Something comes forward from out of the shadows. My first thought is a tiger, and I get ready to run. When my night vision kicks in I see a heavenly sight. A man is standing there with aqua-green boots! His were the multi-purpose boots with double the zipper strength. They were designed to do anything. It was like discovering my long lost brother. He starts to jog down the road. I instinctively follow him. My feet become raw and blistered. I am wearing walking boots, not jogging boots. He knows this without me saying anything and he slows down to a walk. My sixth sense told me that he was somewhat of a mind-reader. This did not alarm me. I welcomed his probing. Maybe he could understand what makes me tick. Two bicycles appear out of the misty shadows. One was magenta and one was aquagreen. We slide onto the seats of our bicycles and begin to ride. My magenta bike has only one gear. This makes it very tough to ride. Also, its tires are oval and fat, not the ideal shape for the road. The man’s bicycle is a cross-trainer. It has 52 gears. It could scale anything. The tires are perfectly smooth and spherical which reduces friction with the road. His multi-purpose boots are aerodynamic and pierce through the air with ease. Mine are only designed for walking, and they act as a barrier for the wind to hit. Every time we reach a hill he gracefully glides up it using all his gears. I have to pedal as fast as possible before the hill and hope my momentum carries me through. Usually the tires slow me down and I crash in the middle. I stagger up the obstacle huffing and panting with my bike on my back. He always waits for me at the top of the hill and gives me a sip of his hot chocolate upon arrival.
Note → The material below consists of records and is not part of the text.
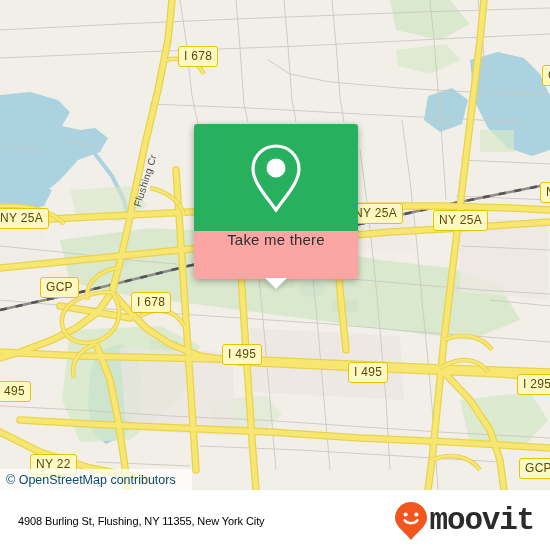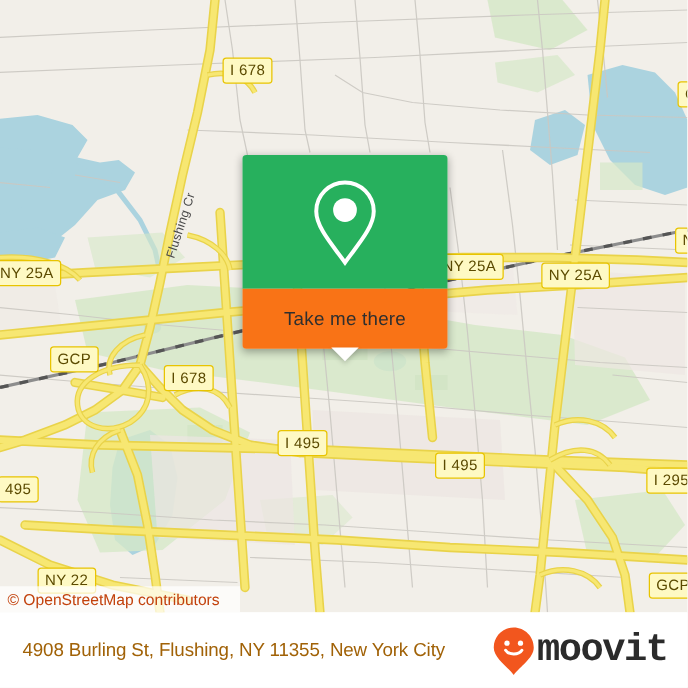--- a/index.html
+++ b/index.html
@@ -69,25 +69,25 @@
   }
   #popup-green {
     background: #27b05d;
     height: 107px;
     border-radius: 3px 3px 0 0;
     display: flex;
     align-items: center;
     justify-content: center;
   }
   #popup-white {
-    background: #f97316;
+    background: #fca5a5;
     height: 48px;
     border-radius: 0 0 3px 3px;
     display: flex;
-    align-items: center;
+    align-items: flex-start;
     justify-content: center;
     position: relative;
   }
   #popup-label {
     font-size: 15px;
     color: #2f2f2f;
     font-family: "Liberation Sans", sans-serif;
     letter-spacing: .2px;
   }
   #popup-tail {
@@ -102,21 +102,21 @@
     filter: drop-shadow(0 2px 2px rgba(0,0,0,0.18));
   }
 
   
   #attribution {
     position: absolute;
     left: 0;
     top: 469px;
     height: 21px;
     background: rgba(255,255,255,0.72);
-    color: #c2410c;
+    color: #0c4a6e;
     font-size: 12.5px;
     font-family: "Liberation Sans", sans-serif;
     display: flex;
     align-items: center;
     padding: 0 16px 0 6px;
     z-index: 50;
     box-sizing: border-box;
   }
 
   
@@ -127,22 +127,22 @@
     height: 60px;
     background: #ffffff;
     display: flex;
     align-items: center;
     justify-content: space-between;
     padding: 0 16px 0 18px;
     box-sizing: border-box;
     border-top: 1px solid #ffffff;
   }
   #footer-address {
-    font-size: 15px;
-    color: #a16207;
+    font-size: 11px;
+    color: #000000;
     font-family: "Liberation Sans", sans-serif;
     letter-spacing: -0.1px;
     white-space: nowrap;
   }
   #brand {
     display: flex;
     align-items: center;
     gap: 2px;
   }
   #brand-name {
We repeat this cycle endlessly; me always crashing and him always waiting for me. This does nothing but frustrate me. Why can’t I do the things he does? He is not any smarter than me. On one of these occasions the zipper in my boot blows out. It is designed for walking, not riding. I sit there laughing at my lifetime guarantee. All this guarantee said was that I could be a walker for the rest of my life. Nothing would ever go wrong if I stayed on the walking path. I find a few edible plants which give me just enough energy to walk up the hillside with my bike. When I reach the top I find a note carved into stone. The man said he had continued on but that he would return to get me.
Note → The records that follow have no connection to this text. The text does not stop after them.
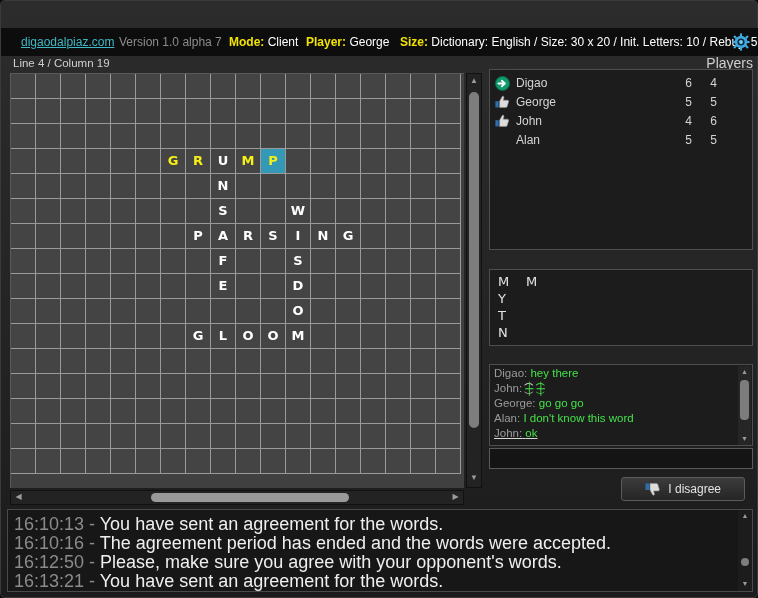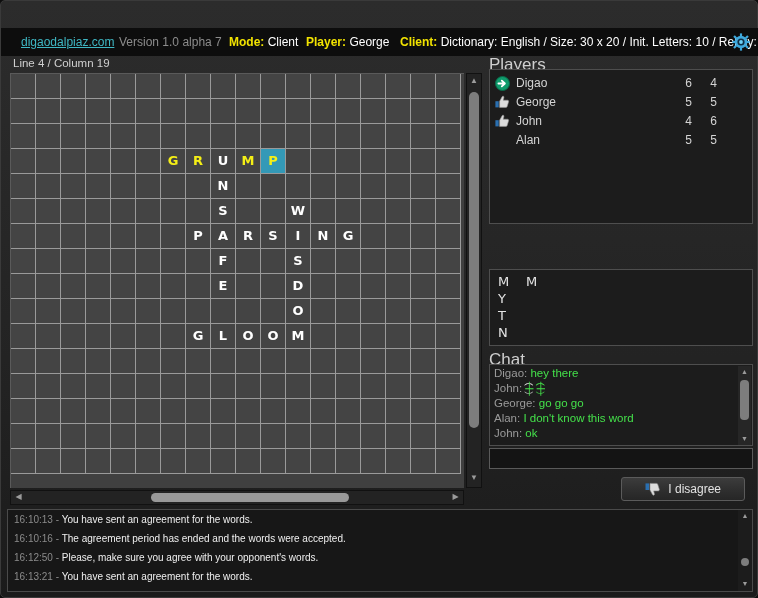--- a/index.html
+++ b/index.html
@@ -185,33 +185,33 @@
     width: 198px; height: 9px;
     background: #999999;
     border-radius: 5px;
     cursor: pointer;
   }
 
   
   .sect-title {
     position: absolute;
     width: 264px;
-    text-align: left;
-    font-size: 17px;
+    text-align: right;
+    font-size: 14px;
     color: #cfcfcf;
   }
   .sect-box {
     position: absolute;
     background: #1c1c1c;
     border: 1px solid #4e4e4e;
     box-sizing: border-box;
   }
 
   #players-title { left: 488px; top: 54px; }
-  #players-box   { left: 488px; top: 68px; width: 264px; height: 155px; }
+  #players-box   { left: 488px; top: 68px; width: 264px; height: 181px; }
   .prow {
     position: absolute;
     left: 0; width: 258px; height: 19px;
     font-size: 12px;
   }
   .prow .picon { position: absolute; left: 5px; top: 2px; width: 15px; height: 15px; }
   .prow .pname { position: absolute; left: 26px; top: 2px; color: #d4d4d4; }
   .prow .ps1   { position: absolute; left: 180px; top: 2px; width: 22px; text-align: right; color: #d4d4d4; }
   .prow .ps2   { position: absolute; left: 205px; top: 2px; width: 22px; text-align: right; color: #d4d4d4; }
 
@@ -294,21 +294,21 @@
     left: 6px; top: 508px;
     width: 746px; height: 83px;
     background: #171717;
     border: 1px solid #4a4a4a;
     box-sizing: border-box;
     overflow: hidden;
   }
   .logrow {
     position: absolute;
     left: 6px;
-    font-size: 10px;
+    font-size: 18px;
     white-space: nowrap;
   }
   .logrow .ltime { color: #8b8b8b; }
   .logrow .ltxt  { color: #efefef; }
   #log-scroll {
     position: absolute;
     right: 0px; top: 0px;
     width: 14px; height: 81px;
     background: #1c1c1c;
   }
@@ -342,21 +342,21 @@
       <span class="lbl-y">Mode:</span>
       <span class="val-w">Client</span>
     </span>
 
     <span id="player-block">
       <span class="lbl-y">Player:</span>
       <span class="val-w">George</span>
     </span>
 
     <span id="rules-block">
-      <span class="lbl-y">Client:</span>
+      <span class="lbl-y">Size:</span>
       <span class="val-w">Dictionary: English / Size: 30 x 20 / Init. Letters: 10 / Rebuy: 5</span>
     </span>
 
     <span id="gear-icon">
       <svg width="18" height="18" viewBox="0 0 18 18">
         <g fill="#3fa9dd">
           <circle cx="9" cy="9" r="6.2"></circle>
           <rect x="7.9" y="0.4" width="2.2" height="3.2"></rect>
           <rect x="7.9" y="14.4" width="2.2" height="3.2"></rect>
           <rect x="0.4" y="7.9" width="3.2" height="2.2"></rect>
@@ -717,23 +717,22 @@
     </div>
 
   <div class="sect-box" id="letters-box">
       <span class="lcell" style="left: 8px; top: 4px;">M</span>
       <span class="lcell" style="left: 36px; top: 4px;">M</span>
       <span class="lcell" style="left: 8px; top: 21px;">Y</span>
       <span class="lcell" style="left: 8px; top: 38px;">T</span>
       <span class="lcell" style="left: 8px; top: 55px;">N</span>
     </div>
 
-  <div class="sect-title" id="chat-title">Chat</div>
   <div class="sect-box" id="chat-box">
-      <div class="crow" style="top: 62px;"><span class="cname">John:</span> <span class="cmsg">ok</span></div>
+      <div class="crow" style="top: 62px; text-decoration: underline;"><span class="cname">John:</span> <span class="cmsg">ok</span></div>
       <div class="crow" style="top: 47px;"><span class="cname">Alan:</span> <span class="cmsg">I don't know this word</span></div>
       <div class="crow" style="top: 32px;"><span class="cname">George:</span> <span class="cmsg">go go go</span></div>
       <div class="crow" style="top: 17px;"><span class="cname">John:</span> <span class="cmsg">͜͡͡┼ ͜͡͡┼</span></div>
       <div class="crow" style="top: 2px;"><span class="cname">Digao:</span> <span class="cmsg">hey there</span></div>
     <div id="chat-scroll">
       <div class="arr up">▲</div>
       <div id="chat-thumb"></div>
       <div class="arr down">▼</div>
     </div>
   </div>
We ride for many days until we reach the ocean. Our bikes become one with our backs and we begin to swim. The Jell-O-like substance doesn’t float and it continually tries to pull me down. His boots float, and they have mini-fins which keep him on course. His aqua-green boots blend perfectly with the ocean. The magenta things on my feet stick out like a tree on the moon. Sharks are attracted to the magenta and they routinely bite off my appendages. I am constantly reattaching my limbs and fighting off the sharks. This saps all my strength and I repeatedly drown. He always dives to the bottom and revives me with CPR. I begin to sense that he is getting a little impatient with me. Am I holding him back? After one of the drownings he leaves me on the beach and takes off. He has mountains to climb and lakes to swim across. As I watch him disappear into the sunlight I become angry. Why can’t I follow without his help? Sadly, I put on my walking boots and go back to the store. The clerk has a new tie with the space needle on it. I show him the zipper and ask for a refund. He nods his head and apologizes. He told me the boots just aren’t ready for all those activities. I wander over to the display case and ask if I can buy the new multi-purpose boots in aqua-green. The clerk sells them to me but says to make sure and read the instructional book. When I read it there is only one phrase. It said: “To truly break in a pair of multi-function boots takes years of practice.”